PROMPT
Copy out exactly the stretch of the listing below that begins at the line containing "ID-43, owner: Gabriel Marques -> Rita Martins" and ends at the line containing "ID-163, status: Pausado -> Finalizado", and copy nothing outside it.

INFORMATION PROVIDED
▬▬▬▬▬▬▬▬▬▬

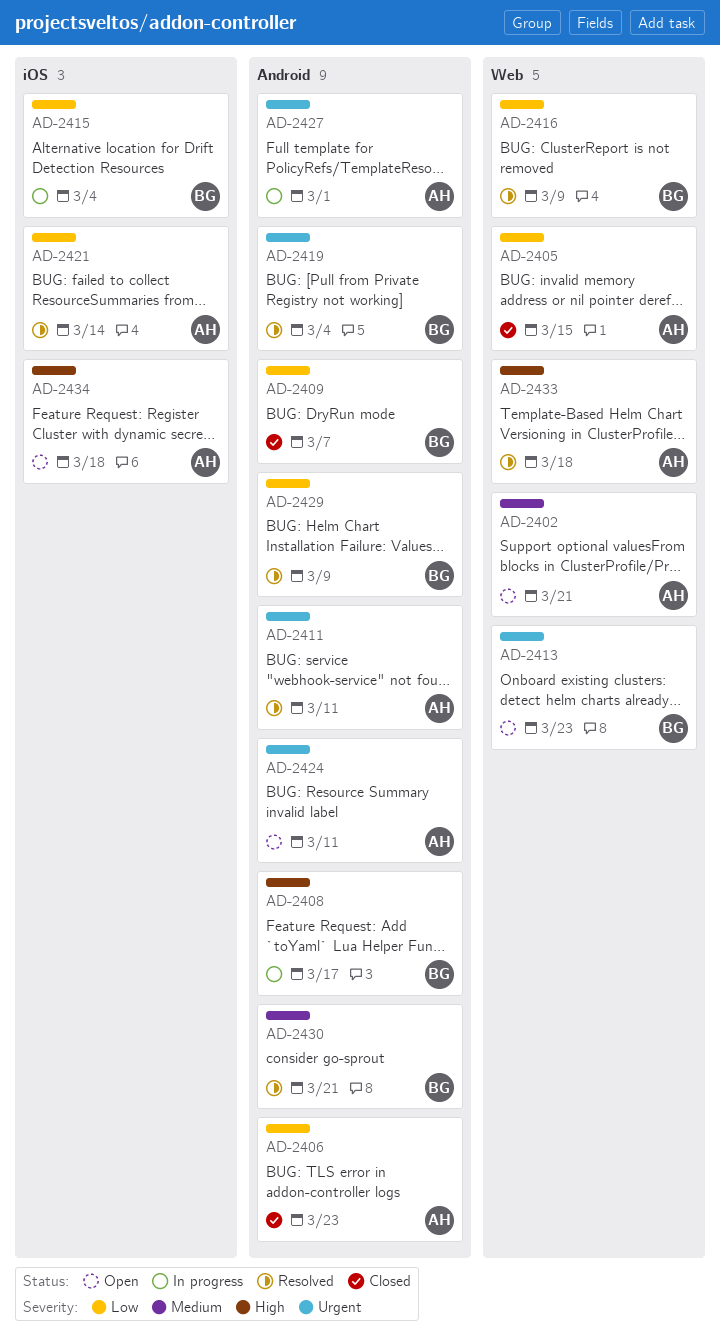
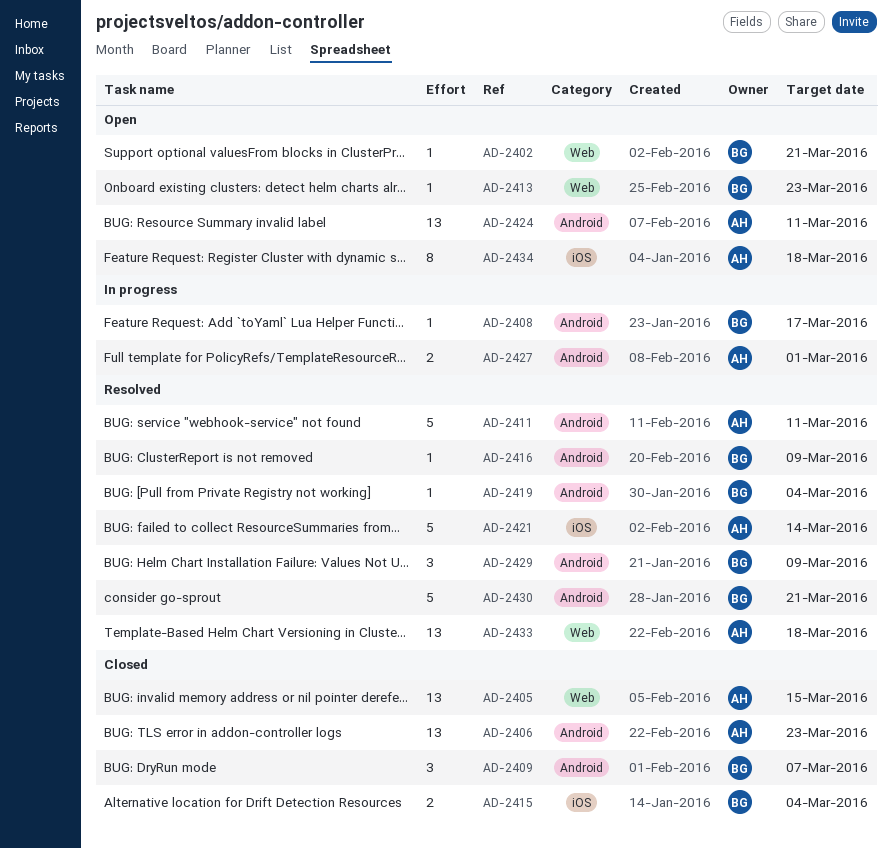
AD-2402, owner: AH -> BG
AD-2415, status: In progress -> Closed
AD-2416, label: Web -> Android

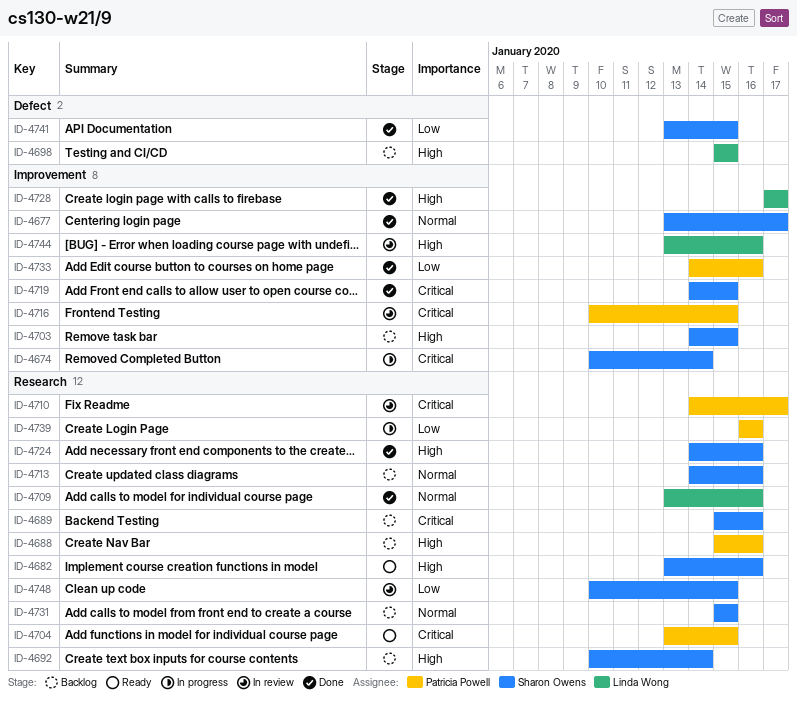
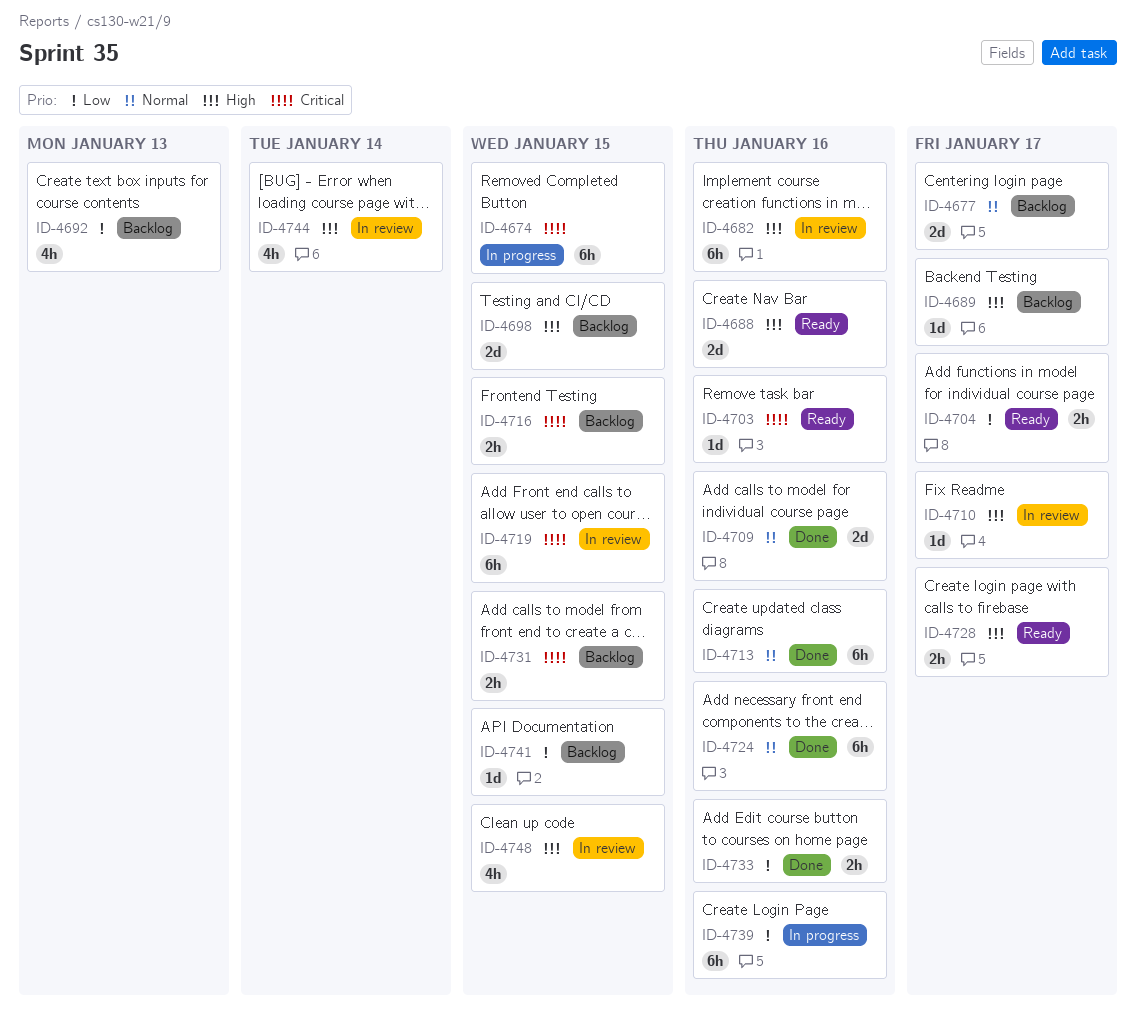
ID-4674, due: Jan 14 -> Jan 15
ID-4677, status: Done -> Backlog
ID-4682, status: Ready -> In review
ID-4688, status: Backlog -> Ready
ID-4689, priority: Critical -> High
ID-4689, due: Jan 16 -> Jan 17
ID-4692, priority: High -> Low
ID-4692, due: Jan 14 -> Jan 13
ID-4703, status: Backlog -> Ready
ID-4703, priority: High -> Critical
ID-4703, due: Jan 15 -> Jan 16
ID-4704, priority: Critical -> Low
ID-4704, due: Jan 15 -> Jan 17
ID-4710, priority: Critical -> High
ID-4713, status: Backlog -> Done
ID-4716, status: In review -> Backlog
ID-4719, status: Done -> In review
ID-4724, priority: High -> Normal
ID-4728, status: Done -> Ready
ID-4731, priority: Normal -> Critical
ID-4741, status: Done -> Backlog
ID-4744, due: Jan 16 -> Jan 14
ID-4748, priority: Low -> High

▬▬▬▬▬▬▬▬▬▬

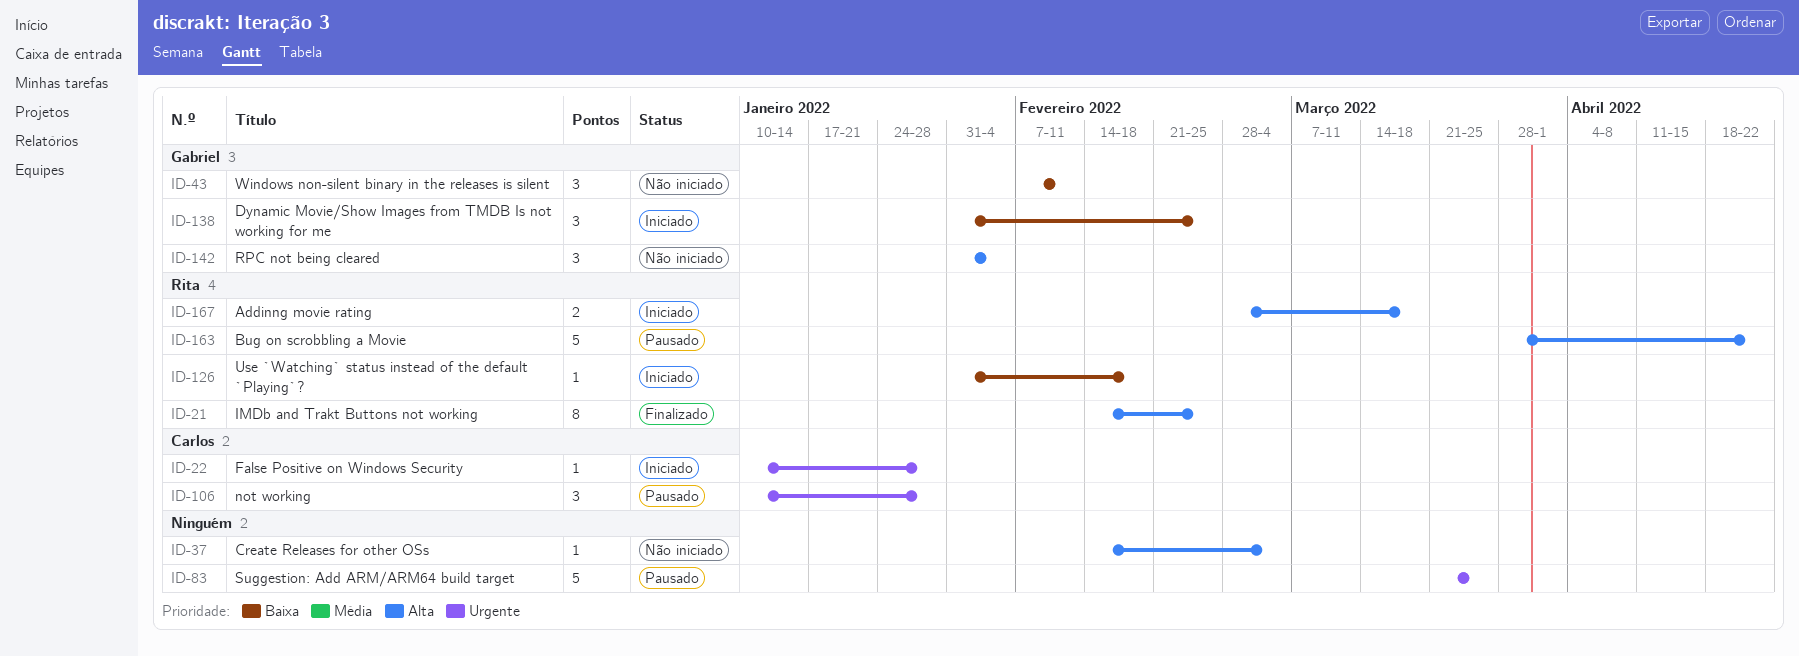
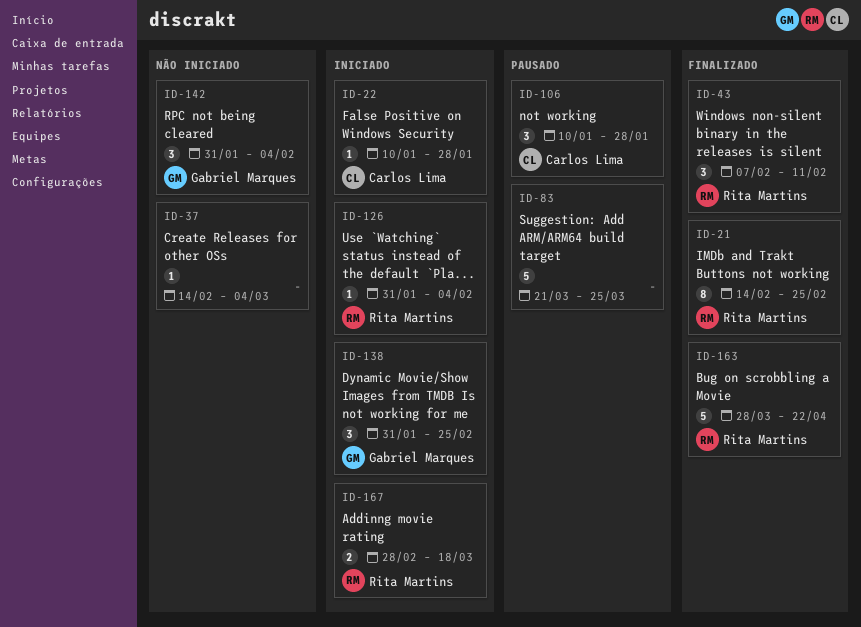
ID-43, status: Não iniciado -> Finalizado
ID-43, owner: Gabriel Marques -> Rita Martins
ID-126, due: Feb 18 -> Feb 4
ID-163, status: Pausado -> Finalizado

▬▬▬▬▬▬▬▬▬▬

SOLUTION TO THE EXERCISE
ID-43, owner: Gabriel Marques -> Rita Martins
ID-126, due: Feb 18 -> Feb 4
ID-163, status: Pausado -> Finalizado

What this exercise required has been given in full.